Arthur C. Clarke DeadBy T'Bonz
March 19, 2008 - 11:53 PM
Arthur C. Clarke, author of books such as Childhood's End, The Nine Billion Names of God and 2001:A Space Odyssey, passed away today at his adopted home of Sri Lanka.
As reported by the International Herald Tribune, the English-born author died of respiratory complications and heart failure.
Born in 1917 in Minehead, England, he began writing science fiction in 1937. in 1945, he sold the short story Rescue Party to a magazine now called Astounding Science Fiction. More stories followed and he became a freelance writer, penning or collaborating on almost one hundred books.
Clarke was in the Royal Air Force in the Second World War, where he worked with a team of engineers who had developed the first radar-controlled system for landing airplanes in bad weather.
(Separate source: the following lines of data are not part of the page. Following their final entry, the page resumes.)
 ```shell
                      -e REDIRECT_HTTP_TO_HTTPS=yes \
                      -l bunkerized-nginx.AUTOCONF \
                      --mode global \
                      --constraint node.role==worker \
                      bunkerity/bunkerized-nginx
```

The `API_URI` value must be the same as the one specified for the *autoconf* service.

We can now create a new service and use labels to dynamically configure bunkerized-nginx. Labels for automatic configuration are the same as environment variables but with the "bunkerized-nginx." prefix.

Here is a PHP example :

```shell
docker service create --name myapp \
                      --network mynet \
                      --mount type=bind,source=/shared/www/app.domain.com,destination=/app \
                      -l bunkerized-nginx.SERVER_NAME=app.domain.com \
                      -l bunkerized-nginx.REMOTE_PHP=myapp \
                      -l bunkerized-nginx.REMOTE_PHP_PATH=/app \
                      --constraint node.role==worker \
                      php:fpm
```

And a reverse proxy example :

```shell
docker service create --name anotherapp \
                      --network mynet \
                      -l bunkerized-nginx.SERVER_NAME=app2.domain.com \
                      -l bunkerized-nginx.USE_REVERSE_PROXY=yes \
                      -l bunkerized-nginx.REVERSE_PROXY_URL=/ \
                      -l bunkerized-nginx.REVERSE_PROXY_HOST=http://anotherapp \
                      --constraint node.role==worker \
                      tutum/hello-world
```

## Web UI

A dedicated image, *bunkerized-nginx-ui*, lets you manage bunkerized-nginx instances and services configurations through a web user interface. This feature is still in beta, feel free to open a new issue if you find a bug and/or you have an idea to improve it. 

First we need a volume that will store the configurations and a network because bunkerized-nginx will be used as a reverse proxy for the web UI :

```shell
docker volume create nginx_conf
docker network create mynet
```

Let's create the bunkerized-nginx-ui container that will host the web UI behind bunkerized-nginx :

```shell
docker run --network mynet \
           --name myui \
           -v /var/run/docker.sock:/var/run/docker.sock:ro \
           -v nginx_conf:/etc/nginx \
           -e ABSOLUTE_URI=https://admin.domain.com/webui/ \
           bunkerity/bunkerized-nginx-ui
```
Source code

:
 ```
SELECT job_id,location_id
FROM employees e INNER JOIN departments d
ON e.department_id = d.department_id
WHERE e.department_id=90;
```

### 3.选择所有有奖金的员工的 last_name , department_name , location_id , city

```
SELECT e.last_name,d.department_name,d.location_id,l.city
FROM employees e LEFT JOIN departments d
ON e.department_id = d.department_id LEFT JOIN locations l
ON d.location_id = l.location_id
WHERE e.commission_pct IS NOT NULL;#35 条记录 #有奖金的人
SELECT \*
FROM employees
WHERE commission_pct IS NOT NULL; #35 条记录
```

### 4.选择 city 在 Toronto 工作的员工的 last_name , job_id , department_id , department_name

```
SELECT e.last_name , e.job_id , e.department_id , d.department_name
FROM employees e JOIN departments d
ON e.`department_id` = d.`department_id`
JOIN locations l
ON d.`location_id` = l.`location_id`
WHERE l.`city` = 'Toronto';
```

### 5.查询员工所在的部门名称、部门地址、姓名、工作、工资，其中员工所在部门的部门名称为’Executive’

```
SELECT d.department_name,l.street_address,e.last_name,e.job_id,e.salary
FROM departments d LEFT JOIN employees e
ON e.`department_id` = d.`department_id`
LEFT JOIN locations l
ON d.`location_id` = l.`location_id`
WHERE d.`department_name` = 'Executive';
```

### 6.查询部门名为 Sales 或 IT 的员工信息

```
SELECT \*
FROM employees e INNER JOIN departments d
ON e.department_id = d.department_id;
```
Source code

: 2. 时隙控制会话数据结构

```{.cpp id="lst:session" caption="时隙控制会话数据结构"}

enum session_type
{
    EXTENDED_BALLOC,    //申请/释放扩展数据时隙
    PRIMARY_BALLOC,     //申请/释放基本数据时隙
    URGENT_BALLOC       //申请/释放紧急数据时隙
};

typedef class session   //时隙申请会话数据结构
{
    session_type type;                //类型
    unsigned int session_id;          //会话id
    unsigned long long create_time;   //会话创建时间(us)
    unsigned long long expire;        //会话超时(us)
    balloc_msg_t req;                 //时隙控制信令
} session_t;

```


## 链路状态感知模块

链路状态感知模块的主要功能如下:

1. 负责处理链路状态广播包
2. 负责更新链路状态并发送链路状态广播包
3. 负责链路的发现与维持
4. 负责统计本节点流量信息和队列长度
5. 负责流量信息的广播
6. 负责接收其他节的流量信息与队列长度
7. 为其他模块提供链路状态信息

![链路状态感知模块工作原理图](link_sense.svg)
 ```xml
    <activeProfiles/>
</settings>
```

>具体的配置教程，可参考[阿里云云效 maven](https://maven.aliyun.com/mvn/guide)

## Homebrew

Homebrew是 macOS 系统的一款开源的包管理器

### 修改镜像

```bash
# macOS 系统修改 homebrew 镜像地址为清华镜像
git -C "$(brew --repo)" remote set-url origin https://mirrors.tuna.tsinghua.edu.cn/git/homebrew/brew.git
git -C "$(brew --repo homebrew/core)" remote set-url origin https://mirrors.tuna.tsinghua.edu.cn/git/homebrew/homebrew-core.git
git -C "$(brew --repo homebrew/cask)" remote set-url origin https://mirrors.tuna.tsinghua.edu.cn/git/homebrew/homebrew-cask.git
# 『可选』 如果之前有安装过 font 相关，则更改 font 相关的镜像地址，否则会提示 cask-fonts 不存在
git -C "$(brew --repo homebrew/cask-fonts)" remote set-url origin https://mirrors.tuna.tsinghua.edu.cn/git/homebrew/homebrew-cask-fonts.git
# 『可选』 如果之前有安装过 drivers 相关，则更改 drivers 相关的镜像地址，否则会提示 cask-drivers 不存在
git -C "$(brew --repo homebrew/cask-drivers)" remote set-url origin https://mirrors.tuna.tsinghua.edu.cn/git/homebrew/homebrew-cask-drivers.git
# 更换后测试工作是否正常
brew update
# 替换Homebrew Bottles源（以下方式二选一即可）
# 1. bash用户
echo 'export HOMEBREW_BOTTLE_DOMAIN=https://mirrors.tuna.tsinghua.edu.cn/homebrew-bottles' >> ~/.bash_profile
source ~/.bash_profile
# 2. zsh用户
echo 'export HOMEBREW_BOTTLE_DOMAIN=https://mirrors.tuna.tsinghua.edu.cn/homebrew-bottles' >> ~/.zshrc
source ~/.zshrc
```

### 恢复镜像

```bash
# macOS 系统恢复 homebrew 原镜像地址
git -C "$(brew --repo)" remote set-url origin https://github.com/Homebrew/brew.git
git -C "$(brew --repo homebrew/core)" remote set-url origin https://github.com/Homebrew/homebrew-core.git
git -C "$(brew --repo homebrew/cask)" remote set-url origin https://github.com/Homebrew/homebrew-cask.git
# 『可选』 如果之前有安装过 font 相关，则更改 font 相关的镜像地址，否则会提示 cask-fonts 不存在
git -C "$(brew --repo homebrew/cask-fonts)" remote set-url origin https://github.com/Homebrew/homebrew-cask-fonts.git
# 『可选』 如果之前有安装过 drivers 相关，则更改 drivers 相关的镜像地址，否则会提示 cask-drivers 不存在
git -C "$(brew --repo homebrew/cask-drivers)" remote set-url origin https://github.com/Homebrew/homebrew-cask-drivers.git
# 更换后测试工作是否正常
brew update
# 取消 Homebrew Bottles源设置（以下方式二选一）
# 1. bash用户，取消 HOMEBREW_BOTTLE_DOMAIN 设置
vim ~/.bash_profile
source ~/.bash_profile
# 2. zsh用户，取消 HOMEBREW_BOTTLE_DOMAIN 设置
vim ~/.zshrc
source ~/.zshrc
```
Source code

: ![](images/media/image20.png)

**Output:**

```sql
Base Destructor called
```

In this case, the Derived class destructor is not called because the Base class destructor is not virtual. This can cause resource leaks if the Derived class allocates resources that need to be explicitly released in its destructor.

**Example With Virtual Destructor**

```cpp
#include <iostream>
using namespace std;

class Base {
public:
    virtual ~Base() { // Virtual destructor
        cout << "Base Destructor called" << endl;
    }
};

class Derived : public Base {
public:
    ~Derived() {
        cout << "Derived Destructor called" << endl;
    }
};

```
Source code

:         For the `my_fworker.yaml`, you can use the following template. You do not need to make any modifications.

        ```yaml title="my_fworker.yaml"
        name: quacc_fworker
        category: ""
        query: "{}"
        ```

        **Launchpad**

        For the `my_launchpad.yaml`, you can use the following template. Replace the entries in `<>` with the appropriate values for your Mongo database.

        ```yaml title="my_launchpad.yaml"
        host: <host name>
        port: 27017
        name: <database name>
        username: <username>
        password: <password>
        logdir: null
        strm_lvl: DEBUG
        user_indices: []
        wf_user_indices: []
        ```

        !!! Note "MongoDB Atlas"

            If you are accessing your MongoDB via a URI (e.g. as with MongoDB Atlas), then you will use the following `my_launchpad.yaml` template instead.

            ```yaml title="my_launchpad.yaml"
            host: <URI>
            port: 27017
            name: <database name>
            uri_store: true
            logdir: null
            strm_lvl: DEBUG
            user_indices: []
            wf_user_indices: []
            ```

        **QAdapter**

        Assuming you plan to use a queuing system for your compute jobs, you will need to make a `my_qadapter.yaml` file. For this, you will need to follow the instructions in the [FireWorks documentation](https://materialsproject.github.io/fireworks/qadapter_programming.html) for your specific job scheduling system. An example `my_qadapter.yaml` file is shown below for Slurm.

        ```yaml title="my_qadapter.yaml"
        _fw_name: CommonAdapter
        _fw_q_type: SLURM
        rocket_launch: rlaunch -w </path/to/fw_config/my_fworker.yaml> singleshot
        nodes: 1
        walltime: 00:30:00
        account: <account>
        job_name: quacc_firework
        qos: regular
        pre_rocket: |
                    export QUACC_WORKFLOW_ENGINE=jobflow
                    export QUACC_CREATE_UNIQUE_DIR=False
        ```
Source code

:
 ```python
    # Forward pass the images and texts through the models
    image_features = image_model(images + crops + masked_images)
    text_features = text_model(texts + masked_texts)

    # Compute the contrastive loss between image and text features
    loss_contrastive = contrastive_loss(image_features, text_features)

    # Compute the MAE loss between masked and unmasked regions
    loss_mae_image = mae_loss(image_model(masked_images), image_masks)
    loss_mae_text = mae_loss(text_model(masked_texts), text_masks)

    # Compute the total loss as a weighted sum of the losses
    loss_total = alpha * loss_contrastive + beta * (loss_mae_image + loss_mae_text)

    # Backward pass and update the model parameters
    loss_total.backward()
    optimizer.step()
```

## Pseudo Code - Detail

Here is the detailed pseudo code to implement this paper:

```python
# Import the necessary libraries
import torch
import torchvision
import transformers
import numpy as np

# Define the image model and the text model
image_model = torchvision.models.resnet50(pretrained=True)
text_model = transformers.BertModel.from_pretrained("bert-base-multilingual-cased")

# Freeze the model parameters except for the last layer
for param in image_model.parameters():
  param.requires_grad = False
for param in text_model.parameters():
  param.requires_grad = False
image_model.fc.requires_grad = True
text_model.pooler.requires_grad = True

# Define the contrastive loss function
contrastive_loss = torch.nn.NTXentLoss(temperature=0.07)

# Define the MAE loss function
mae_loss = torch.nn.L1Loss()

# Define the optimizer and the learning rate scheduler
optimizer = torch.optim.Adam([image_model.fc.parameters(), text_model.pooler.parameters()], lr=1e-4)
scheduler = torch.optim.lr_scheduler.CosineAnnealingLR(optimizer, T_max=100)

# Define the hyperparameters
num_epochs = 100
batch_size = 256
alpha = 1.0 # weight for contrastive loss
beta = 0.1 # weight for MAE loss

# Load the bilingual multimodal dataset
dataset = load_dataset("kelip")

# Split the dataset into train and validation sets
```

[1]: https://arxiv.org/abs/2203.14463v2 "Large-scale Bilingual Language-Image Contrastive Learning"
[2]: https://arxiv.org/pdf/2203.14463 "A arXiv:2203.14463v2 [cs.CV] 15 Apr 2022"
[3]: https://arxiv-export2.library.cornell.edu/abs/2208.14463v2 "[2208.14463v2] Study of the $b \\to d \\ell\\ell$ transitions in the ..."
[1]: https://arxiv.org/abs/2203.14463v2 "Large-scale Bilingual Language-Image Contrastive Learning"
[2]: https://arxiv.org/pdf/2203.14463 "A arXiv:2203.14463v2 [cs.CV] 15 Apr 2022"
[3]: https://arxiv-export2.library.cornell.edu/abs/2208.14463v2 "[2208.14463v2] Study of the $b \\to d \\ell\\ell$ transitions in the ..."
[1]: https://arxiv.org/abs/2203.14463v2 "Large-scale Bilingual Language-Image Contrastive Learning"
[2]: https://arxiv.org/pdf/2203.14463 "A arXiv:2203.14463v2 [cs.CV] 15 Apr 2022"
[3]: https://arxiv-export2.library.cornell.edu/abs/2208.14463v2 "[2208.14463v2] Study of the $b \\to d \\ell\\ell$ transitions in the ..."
He was the first to propose the idea of communication satellites, although he neglected to patent the idea, to his later regret.
Star Trek creator Gene Roddenberry credited Clarke's writings with encouraging him to keep on with his Star Trek project in the face of television executive indifference.
A Star Trek: Deep Space Nine episode honored Clarke by an in-joke for the Far Beyond the Stars episode. The magazine for which the 1950s writers worked, Incredible Tales, had a story listed in it titled "1001: First Odyssey".
Clarke left no immediate survivors. He married in 1953, but the couple separated within months, finally divorcing in 1964. They had no children.